[Stored items]
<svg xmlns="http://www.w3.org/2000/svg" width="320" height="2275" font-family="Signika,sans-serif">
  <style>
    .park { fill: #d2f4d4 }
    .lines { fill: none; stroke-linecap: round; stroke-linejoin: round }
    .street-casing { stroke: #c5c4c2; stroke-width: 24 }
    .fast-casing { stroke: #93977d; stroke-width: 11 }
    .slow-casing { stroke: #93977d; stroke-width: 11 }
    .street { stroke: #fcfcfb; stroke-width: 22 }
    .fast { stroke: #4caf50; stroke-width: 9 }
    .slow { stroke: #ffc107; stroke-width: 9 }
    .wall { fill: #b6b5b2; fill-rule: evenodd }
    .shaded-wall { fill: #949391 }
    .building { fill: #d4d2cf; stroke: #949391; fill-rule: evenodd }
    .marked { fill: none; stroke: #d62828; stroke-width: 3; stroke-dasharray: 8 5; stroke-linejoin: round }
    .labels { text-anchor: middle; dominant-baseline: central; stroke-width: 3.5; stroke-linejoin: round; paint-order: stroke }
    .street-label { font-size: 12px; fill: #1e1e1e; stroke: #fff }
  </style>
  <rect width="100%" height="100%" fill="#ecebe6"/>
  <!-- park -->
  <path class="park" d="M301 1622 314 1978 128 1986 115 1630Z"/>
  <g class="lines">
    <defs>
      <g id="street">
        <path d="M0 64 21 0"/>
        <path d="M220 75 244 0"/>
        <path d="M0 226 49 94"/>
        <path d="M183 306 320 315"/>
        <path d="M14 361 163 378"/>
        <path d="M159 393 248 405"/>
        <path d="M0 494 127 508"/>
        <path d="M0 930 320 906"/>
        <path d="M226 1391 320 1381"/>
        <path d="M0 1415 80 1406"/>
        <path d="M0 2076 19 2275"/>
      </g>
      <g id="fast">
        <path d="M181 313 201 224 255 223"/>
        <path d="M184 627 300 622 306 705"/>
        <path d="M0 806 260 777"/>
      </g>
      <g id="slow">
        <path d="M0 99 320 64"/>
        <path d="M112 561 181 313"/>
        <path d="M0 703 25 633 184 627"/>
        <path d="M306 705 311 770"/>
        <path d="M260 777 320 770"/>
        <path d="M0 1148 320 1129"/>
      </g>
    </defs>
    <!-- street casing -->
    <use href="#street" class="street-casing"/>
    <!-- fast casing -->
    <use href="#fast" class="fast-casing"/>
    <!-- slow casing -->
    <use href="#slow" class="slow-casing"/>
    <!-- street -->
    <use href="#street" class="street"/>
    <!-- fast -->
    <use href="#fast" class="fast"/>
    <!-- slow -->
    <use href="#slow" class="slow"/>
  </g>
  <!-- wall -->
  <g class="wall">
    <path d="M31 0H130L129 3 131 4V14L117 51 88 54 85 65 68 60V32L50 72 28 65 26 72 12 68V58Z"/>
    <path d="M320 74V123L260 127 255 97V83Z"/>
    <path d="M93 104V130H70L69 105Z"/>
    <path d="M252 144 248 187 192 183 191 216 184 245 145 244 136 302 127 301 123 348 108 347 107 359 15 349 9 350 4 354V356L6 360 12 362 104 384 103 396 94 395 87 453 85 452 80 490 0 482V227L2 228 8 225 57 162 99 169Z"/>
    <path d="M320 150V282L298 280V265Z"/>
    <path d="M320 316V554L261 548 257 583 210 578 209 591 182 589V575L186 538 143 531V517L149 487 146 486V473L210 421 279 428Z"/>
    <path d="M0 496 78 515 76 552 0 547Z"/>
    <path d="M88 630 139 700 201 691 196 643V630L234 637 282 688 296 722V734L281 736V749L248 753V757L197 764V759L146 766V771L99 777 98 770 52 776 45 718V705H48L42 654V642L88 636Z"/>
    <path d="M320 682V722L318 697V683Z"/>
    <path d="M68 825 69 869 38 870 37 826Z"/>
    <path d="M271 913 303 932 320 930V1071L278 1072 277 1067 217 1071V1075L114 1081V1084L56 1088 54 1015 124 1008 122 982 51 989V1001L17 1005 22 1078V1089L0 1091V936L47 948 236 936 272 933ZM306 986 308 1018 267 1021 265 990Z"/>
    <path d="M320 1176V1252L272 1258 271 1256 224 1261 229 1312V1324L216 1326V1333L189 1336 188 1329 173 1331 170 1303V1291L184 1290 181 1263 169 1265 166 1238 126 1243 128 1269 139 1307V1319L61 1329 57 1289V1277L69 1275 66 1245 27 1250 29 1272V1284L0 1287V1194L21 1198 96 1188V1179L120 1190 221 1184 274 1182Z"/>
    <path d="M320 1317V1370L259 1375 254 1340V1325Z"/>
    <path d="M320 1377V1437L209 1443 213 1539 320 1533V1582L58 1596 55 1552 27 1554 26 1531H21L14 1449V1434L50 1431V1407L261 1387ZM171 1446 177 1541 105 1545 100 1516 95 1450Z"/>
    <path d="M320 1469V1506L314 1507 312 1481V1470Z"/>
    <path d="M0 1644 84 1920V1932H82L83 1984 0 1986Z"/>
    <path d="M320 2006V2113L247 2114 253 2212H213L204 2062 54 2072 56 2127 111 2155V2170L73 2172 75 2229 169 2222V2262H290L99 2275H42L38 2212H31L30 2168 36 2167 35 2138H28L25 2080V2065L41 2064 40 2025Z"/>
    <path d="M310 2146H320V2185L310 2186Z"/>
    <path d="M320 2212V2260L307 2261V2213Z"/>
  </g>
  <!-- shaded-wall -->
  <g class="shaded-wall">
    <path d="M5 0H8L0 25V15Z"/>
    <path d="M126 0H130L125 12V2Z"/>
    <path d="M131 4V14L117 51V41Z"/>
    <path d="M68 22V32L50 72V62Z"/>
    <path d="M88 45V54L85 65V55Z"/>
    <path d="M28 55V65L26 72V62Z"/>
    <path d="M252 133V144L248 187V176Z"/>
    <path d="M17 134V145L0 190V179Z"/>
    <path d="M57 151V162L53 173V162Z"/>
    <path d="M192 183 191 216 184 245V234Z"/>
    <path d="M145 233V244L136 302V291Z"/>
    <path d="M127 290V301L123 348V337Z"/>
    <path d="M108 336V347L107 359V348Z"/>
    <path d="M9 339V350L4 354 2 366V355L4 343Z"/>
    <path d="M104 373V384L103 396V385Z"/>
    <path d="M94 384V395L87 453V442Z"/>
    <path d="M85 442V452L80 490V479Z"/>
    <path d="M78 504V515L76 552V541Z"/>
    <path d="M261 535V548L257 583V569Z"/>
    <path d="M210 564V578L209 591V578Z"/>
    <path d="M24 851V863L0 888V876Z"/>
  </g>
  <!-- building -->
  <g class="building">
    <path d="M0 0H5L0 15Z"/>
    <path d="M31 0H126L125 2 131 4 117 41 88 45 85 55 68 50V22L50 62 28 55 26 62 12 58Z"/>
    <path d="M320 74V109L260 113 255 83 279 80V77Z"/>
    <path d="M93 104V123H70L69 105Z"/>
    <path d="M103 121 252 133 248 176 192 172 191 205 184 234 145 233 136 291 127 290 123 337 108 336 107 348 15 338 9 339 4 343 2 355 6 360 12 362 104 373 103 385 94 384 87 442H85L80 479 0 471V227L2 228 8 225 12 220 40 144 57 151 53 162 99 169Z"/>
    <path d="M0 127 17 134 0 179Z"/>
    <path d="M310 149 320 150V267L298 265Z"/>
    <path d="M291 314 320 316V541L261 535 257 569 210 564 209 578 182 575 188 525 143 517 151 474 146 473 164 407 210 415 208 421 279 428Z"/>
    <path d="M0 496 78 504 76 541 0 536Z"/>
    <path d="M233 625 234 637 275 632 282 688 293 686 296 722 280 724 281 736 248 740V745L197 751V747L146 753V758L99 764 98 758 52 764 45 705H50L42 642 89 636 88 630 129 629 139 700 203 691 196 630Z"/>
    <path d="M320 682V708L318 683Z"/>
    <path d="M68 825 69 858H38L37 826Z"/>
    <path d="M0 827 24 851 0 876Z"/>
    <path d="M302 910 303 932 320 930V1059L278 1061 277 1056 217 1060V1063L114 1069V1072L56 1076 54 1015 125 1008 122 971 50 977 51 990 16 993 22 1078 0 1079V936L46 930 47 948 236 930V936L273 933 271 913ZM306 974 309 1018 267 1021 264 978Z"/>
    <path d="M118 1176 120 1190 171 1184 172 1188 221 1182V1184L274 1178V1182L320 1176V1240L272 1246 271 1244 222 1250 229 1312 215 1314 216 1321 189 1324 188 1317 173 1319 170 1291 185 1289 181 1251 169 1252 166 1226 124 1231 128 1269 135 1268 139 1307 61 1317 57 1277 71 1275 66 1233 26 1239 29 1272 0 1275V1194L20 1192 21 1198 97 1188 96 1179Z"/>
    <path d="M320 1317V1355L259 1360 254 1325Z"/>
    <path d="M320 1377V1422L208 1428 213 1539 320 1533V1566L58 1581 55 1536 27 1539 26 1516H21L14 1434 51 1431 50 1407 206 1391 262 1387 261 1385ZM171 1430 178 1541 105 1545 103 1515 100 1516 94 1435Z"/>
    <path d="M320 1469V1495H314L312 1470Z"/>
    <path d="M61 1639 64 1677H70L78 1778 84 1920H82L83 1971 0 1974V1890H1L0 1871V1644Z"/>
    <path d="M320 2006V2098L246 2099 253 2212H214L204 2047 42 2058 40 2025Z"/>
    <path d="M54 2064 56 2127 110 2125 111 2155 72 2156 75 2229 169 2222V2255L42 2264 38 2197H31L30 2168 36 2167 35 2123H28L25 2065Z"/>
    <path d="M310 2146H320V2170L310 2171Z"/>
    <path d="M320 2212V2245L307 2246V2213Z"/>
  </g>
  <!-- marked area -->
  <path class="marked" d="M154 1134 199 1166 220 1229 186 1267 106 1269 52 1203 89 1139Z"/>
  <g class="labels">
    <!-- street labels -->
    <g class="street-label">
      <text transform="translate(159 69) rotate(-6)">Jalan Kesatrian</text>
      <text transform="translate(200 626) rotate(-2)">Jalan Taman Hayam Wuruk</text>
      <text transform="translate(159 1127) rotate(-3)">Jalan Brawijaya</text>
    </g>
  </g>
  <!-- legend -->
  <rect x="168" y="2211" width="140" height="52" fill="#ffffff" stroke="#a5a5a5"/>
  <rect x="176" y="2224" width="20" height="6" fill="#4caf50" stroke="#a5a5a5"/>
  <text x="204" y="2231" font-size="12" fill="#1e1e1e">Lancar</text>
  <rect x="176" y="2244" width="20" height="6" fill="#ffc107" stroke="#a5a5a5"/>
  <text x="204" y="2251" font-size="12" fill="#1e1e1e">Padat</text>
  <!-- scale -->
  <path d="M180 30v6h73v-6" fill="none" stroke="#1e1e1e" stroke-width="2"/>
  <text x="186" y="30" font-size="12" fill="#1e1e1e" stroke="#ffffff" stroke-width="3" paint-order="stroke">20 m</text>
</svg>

- [About this exercise] Your task is to list each line of the records with the word "lines".

- [The answer]
    .lines { fill: none; stroke-linecap: round; stroke-linejoin: round }
  <g class="lines">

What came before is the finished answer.